The Government’s budget assumptions included that spending would be kept to the slowest growth in 50 years. For example, the Government projects it can slow growth in health funding, after inflation, to just 0.7% a year over the next four years despite our aging population, the broken private health insurance model and never-ending waitlists. It has long been clear that aged care requires significant investment. Over 100,000 people are waiting for in-home aged care and people are dying before they get the care they need. While the Government has committed to a funding boost for in-home care packages before the end of the year, it needs to take a good, hard look at the dire need for properly funded essential services.
People are waiting for two years for urgent dental care in the public system. We’ve had the Productivity Commission reveal the need for billions extra a year in mental health, and that without this investment we are losing far too many people, and the country is losing as well. Now that the Royal Commission into abuse of people with disability is underway, it’s likely to shine a light on the need for better resourcing of disability services and to hear why many people are not getting the support they need through the National Disability Insurance Scheme. The underspend on the NDIS might contribute to the surplus but it comes at the expense of people waiting for wheelchairs and home adjustments.
The Government has far bigger problems on its hands than whether or not the Budget ticks over into surplus territory. As wages flat-line and household debts mount, consumer spending is not enough keep shops open, and jobs and incomes growing. We learnt this week that growth in consumer spending fell to just 0.2% in the three months to September, the lowest level since the last recession. As we predicted, the evidence so far suggests the government’s income tax cuts are mainly being used to pay off debt. Bringing forward the far more expensive tax cuts legislated for higher income earners in coming years won’t help because they save much of their income.
There are far more effective ways to strengthen growth in jobs and incomes – it will come as no surprise that my top pick is increasing Newstart. There’s no better way to rapidly inject activity into the economy than by giving those most in need funds to get by day-to-day, including in drought stricken regional communities where locals spend locally. But don’t just take my word for it – the RBA Governor, Philip Lowe; Dick Smith, Alan Koehler; KPMG and Deloitte partners and State Governments are publicly extolling the economic benefits of increasing Newstart, as the CWA and AMA urge the increase as well.
We can meet take immediate effective action through smart fiscal policy to kick start the economy and meet the promise of funding for essential services by deciding not to go ahead with further tax cuts, which are set to mostly benefit those on high incomes.
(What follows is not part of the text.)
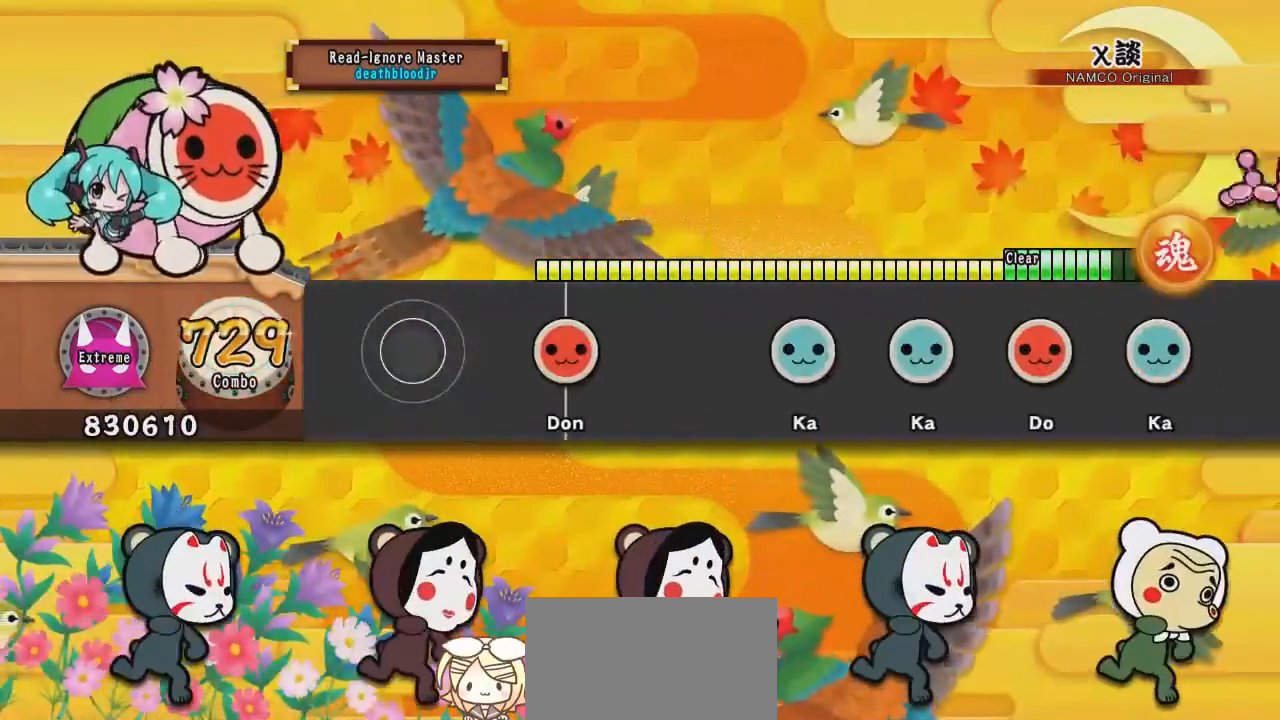
{"buttons": ["DPAD_UP"], "events": [[184, "SQUARE", "down"], [267, "SQUARE", "up"], [367, "TRIANGLE", "down"], [468, "DPAD_UP", "down"], [468, "TRIANGLE", "up"]]}
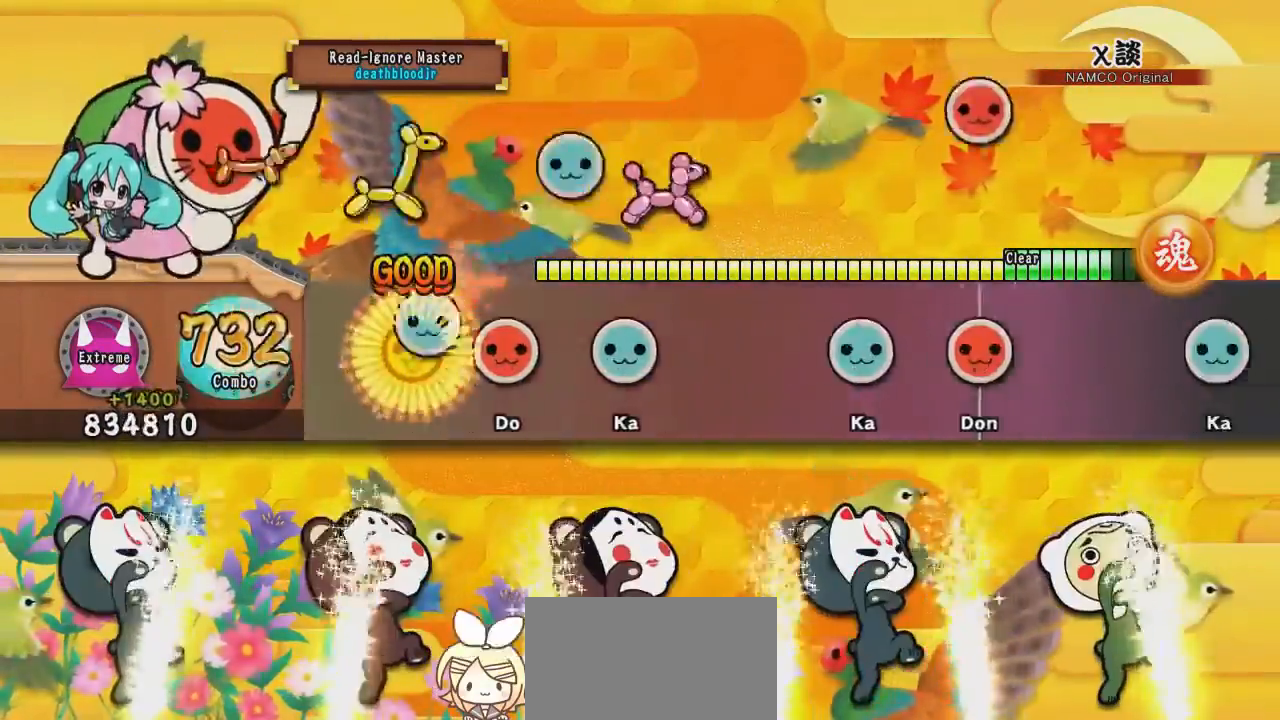
{"buttons": ["TRIANGLE"], "events": [[67, "SQUARE", "down"], [83, "DPAD_UP", "up"], [167, "DPAD_UP", "down"], [200, "SQUARE", "up"], [317, "DPAD_UP", "up"], [417, "TRIANGLE", "down"]]}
Australia is already a low taxing country, ranked 8th lowest amongst 39 comparable countries. We’re seeing the tragic consequences of under-investment in essential services in aged care, mental health, dental, disability and community services, to name a few. These are the symptoms of an unsustainable tax system, which would only be made worse through high-end tax cuts.
Dr Cassandra Goldie is the CEO of the Australian Council of Social Service.